WHAT IS BEING ASKED>
What severity does the usability review assign to the command-line tool's single-line input limitation?

PASSAGE SHOWN>

The full command list is too long for a first read. Users scan, find nothing familiar, and stop. The list is also the only documentation – there is no --welcome, --tips, or gradual introduction.

Severity: Medium. Reduces feature adoption.

No Tab Completion (Problem 8)

Tab does nothing useful. Users accustomed to shells, redis-cli, psql, iex, or any modern REPL will press Tab and get no response. This undermines the keyboard-first impression.

Severity: Medium. Missed opportunity for discoverability and speed.

Multi-line Input Gap (Problem 9)

The line editor is single-line only. For prompts that benefit from multi-line input (code generation, multi-step instructions), the user must type everything on one line or use \n characters. This is limiting for the primary interaction mode.

Severity: Low-Medium. Depends on usage patterns.

Summary

Strengths

Quiet default mode. Tool internals, confidence values, and planner metadata stay hidden. The user sees investigation → answer, which is the right abstraction.
Post-answer inspect window. Press I to inspect evidence is the ideal UX pattern: non-blocking, discoverable, user-initiated.
Color-coded output. Markdown rendering and mode toggles use color meaningfully without overusing it.
History navigation. Up/down arrows work naturally.
Mode confirmation. Mode changes produce immediate visual feedback.
Clean error messages. Error states are communicated without technical details.
Signal handling for SIGPIPE. Properly ignored.

Friction Points

Ranked by user impact:

Priority	Problem	Current Behavior	User Impact
P1	Ctrl+C kills process	SIGINT terminates agent	Data loss, abrupt exit
P2	No mode visibility in prompt	`>` never shows review/apply/agent	Silent failures in review mode
P3	Stale progress on long queries	`Investigating repository...` sits unchanged for 5-30s	User cannot distinguish running from hung
P4	`/help` overload	40+ flat entries, no categories, no examples	New users stop exploring
P5	No tab completion	Tab inserts literal `\t`	Missed discoverability
P6	Model selection at startup	2-3 screens before first prompt	One-time confusion
P7	Flash on fast queries	Progress text appears and disappears in <200ms	Disorienting
P8	Single-line input only	No multi-line editing	Limiting for complex prompts
P9	50ms arrow key latency	ESC timeout before CSI parsing	Cumulative friction

Terminal Capabilities Worth Adopting

OSC 8 clickable file paths (high value, medium effort) – every output path becomes navigable
Bracketed paste (medium value, low effort) – prevents accidental multi-line execution
SIGWINCH handler (medium value, low effort) – status line and dividers adapt to resize
Synchronized output (low value, low effort) – reduces flicker

Keyboard Improvements

Ctrl+C cancels input, not process – return to fresh > prompt instead of terminating
Ctrl+D on empty line exits – standard REPL convention
Tab completion for commands – /h + Tab → /help, /d + Tab → /debug
Ctrl+L clears screen – standard terminal shortcut
Eliminate 50ms arrow key delay – use select() with 0ms timeout, or parse CSI sequences directly

Recommendations Ranked by User Value

Rank	Change	Rationale
1	Catch SIGINT, return to prompt	Eliminates worst failure mode. Single `signal()` call + flag check.
2	Show mode in prompt (`[review] >`)	Prevents silent failures. Single string change in `read_prompt()` display.

(Data excerpts)

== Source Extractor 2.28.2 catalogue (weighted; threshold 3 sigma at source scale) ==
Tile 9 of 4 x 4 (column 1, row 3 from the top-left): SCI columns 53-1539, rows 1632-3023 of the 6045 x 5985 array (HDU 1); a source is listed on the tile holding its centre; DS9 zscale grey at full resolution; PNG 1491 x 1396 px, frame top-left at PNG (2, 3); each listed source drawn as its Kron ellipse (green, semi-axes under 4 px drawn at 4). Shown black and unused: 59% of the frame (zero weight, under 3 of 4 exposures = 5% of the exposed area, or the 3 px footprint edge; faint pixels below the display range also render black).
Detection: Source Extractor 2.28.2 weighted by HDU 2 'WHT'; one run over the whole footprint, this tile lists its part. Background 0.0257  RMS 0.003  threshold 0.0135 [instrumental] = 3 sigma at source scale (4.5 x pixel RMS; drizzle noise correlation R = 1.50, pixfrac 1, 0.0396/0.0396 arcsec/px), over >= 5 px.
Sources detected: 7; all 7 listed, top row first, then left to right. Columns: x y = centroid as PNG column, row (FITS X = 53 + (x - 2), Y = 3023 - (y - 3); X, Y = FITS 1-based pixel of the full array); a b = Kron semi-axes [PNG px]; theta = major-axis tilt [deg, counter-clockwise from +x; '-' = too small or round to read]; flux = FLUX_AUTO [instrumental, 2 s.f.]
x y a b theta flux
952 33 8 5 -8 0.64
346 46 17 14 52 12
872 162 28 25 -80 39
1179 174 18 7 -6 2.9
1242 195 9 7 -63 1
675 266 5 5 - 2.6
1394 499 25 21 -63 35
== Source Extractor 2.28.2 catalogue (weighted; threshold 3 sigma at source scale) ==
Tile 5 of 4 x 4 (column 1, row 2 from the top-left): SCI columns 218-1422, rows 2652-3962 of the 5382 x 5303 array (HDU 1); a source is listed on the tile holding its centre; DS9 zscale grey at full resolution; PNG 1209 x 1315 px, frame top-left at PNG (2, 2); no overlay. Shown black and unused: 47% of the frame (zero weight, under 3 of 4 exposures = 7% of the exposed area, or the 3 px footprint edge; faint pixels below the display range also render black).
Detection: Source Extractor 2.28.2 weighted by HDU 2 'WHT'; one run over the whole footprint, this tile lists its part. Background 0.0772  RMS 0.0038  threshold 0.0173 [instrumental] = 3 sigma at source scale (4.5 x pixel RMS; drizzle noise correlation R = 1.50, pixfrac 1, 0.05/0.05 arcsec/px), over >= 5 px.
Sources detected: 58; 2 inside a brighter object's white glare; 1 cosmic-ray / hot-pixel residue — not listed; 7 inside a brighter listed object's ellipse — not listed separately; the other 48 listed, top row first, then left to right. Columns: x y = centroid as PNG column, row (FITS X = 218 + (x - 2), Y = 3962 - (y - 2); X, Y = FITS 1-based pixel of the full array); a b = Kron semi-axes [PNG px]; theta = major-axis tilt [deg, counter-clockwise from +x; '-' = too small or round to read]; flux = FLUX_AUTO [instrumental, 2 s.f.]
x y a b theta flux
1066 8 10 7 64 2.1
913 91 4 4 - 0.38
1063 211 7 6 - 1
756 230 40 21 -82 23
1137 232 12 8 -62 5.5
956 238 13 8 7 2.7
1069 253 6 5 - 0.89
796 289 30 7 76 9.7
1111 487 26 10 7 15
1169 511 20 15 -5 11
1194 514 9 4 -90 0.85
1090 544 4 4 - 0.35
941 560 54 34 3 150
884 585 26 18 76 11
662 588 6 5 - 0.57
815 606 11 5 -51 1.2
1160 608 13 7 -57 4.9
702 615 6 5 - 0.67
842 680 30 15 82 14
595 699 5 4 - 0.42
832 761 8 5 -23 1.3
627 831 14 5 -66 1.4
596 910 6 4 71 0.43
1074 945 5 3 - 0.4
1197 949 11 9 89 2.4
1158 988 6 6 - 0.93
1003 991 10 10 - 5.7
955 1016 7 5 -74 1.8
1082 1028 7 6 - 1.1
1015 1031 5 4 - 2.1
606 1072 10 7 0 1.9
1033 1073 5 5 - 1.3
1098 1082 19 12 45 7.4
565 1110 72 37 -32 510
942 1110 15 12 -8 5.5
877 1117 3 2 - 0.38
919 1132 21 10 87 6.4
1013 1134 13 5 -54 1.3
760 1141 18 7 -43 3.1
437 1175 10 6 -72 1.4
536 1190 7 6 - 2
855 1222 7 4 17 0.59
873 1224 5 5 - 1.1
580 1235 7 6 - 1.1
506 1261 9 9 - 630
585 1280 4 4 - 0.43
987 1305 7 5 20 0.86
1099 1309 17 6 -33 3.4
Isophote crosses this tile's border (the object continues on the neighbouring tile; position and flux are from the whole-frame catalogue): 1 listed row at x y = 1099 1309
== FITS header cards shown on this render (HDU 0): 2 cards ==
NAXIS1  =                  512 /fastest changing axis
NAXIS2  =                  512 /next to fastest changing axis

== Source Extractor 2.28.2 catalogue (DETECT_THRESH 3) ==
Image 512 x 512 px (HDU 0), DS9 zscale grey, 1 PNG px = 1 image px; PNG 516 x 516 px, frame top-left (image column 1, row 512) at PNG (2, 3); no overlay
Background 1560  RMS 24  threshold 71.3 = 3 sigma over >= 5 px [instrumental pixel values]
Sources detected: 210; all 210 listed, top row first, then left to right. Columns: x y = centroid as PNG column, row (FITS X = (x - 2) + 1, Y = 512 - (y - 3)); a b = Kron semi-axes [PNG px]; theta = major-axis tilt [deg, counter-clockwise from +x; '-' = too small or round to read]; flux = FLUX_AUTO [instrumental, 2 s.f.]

PROBLEM SOLUTION>
Low-Medium.